Джоанна усмехнулась, вспомнив тираду мистера Шерстона.

«Надутый винный бурдюк!» — с негодованием подумала теперь Джоанна. Двоедушный и неискренний. Перевирает названия книг и авторов, ни в чем как следует не разбирается, во всем старается обмануть.

И все-таки чуть ли не каждый житель их городка утверждает, что этот человек ему симпатичен, что мистер Шерстон добрый приятель и вовсе не похож на банкира, каким его обычно представляют в фельетонах.

Впрочем, так и есть на самом деле. Нормальный банкир не присваивает деньги вкладчиков.

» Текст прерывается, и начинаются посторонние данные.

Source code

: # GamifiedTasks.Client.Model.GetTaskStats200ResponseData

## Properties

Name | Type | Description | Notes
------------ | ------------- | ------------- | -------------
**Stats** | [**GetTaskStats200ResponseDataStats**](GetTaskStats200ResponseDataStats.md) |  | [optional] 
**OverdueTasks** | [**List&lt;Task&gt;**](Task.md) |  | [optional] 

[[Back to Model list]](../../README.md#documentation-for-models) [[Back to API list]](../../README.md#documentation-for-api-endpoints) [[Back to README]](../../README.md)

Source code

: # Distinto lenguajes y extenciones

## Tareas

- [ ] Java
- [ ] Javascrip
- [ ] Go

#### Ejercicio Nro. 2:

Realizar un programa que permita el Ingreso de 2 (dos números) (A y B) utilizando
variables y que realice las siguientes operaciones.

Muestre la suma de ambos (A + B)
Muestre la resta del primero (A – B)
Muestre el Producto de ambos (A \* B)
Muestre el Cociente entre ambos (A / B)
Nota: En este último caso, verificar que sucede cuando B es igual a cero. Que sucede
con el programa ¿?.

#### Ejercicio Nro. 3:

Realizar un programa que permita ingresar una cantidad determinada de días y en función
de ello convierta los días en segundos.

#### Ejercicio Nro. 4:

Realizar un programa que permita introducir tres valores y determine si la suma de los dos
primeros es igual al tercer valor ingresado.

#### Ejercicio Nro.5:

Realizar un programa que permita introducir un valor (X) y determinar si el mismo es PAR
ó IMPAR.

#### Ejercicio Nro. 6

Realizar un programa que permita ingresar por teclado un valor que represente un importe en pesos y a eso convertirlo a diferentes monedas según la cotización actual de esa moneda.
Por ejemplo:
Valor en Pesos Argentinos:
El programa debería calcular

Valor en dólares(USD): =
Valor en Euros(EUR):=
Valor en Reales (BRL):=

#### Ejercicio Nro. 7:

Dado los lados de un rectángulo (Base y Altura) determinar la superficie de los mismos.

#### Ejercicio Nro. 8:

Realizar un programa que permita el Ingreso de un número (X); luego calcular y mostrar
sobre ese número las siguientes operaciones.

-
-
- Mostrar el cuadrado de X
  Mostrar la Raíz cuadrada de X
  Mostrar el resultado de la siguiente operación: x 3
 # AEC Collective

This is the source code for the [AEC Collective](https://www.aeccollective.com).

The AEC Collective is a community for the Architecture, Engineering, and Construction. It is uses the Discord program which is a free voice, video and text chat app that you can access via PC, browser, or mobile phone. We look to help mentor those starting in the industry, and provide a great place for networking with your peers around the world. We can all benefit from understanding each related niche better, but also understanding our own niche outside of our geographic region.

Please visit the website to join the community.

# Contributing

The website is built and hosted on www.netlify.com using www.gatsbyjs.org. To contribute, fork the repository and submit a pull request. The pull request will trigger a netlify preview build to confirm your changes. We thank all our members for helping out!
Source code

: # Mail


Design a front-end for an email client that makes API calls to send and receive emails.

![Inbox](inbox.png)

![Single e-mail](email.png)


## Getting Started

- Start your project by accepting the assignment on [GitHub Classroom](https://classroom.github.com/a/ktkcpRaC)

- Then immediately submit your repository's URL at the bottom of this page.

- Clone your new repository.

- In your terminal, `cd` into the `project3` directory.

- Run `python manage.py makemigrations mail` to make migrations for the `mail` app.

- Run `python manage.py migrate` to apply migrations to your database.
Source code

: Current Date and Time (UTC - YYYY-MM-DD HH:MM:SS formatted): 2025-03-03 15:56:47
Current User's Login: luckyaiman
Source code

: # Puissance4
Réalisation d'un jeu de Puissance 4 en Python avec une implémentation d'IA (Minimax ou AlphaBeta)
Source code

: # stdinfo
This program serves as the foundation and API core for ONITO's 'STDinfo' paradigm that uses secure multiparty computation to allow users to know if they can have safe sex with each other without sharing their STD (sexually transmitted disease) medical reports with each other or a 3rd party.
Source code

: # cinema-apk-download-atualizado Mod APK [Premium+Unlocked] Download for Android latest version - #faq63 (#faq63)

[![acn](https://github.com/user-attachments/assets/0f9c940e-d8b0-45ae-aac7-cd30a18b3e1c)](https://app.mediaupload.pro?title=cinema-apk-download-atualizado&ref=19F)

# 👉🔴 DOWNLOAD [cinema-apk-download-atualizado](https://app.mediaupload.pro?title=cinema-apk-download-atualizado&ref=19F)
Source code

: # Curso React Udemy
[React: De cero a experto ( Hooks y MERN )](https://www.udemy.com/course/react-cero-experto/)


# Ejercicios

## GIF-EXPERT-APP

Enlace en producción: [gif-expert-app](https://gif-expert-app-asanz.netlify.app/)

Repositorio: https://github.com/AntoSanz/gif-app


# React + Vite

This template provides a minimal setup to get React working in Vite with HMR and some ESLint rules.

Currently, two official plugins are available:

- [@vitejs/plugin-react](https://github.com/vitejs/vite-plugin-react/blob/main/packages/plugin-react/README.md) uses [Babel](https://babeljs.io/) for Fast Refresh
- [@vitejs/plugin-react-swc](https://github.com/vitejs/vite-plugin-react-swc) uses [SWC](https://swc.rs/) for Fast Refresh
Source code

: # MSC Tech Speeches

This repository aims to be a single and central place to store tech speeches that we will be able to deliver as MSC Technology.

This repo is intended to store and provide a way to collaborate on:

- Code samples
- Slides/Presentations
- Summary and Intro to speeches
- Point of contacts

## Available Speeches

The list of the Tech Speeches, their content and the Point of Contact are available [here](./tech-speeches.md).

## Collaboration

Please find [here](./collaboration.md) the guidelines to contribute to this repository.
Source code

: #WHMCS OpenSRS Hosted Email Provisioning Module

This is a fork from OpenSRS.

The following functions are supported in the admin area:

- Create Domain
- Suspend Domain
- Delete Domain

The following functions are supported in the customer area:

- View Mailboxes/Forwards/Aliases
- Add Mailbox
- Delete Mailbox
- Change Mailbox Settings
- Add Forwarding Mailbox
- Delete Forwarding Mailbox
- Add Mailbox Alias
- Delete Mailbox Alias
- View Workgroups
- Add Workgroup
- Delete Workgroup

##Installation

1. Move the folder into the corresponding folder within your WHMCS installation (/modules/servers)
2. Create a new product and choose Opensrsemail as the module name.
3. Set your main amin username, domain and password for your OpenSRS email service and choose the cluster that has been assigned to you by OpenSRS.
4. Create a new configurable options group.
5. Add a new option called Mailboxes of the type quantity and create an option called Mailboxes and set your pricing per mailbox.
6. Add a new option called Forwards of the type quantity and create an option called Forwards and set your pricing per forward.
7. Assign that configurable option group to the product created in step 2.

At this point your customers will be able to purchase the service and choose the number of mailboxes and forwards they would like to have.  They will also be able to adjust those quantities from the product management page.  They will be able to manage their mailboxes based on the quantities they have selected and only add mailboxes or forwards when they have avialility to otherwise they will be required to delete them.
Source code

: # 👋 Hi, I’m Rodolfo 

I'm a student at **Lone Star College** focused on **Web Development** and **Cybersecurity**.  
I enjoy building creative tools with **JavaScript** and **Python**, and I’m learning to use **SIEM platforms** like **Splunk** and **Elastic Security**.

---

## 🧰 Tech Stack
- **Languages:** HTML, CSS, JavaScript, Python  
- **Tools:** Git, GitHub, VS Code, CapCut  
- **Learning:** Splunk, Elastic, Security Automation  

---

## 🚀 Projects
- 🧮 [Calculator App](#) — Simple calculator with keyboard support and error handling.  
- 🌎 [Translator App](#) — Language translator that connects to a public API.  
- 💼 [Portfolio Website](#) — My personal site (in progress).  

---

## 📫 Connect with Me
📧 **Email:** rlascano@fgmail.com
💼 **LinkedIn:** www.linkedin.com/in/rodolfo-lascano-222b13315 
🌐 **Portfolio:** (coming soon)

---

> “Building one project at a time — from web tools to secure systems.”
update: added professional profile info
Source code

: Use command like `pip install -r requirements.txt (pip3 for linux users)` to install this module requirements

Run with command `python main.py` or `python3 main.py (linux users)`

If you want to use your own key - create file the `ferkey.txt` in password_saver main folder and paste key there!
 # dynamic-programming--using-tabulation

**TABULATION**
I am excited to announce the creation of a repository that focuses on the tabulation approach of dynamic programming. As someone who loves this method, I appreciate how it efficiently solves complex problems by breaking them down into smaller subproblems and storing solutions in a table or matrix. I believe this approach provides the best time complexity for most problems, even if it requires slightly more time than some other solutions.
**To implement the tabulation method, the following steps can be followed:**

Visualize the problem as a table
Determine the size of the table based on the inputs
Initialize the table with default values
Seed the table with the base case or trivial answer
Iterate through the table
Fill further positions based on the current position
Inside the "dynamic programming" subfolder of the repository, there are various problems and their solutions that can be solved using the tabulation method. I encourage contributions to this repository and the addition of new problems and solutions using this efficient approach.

Во всяком случае у Лесли Шерстон в особняке на полу лежат ковры ручной работы. Ни у кого даже и подозрения не возникает, что экстравагантная жена банкира попросту понуждает мистера Шерстона к обману. Хотя достаточно одного взгляда на Лесли, чтобы понять: к деньгам она равнодушна. Всегда одетая в поношенное шерстяное платье, с граблями в руках возится в своем саду или бродит где-нибудь в полях, за городом. И о внешнем виде детей она тоже не очень заботится. Джоанна вспомнила, как однажды Лесли Шерстон угощала ее чаем, подав на стол огромный батон, гигантский кус масла и чуть ли не ведро домашнего варенья. Нагрузив полный поднос фарфоровой посудой, она принесла все это в гостиную и со стуком брякнула на полированный, с инкрустацией, столик. Неопрятная, неаккуратная женщина, хотя и добросердечная, совершенно не умеющая держаться, сутулая, с тяжелой походкой и с лицом, как-то перекошенным набок. Но ее, надо сказать, кривоватая улыбка все-таки оставляет ощущение доброты. В общем, в городке ее любят, а это для человека самое главное.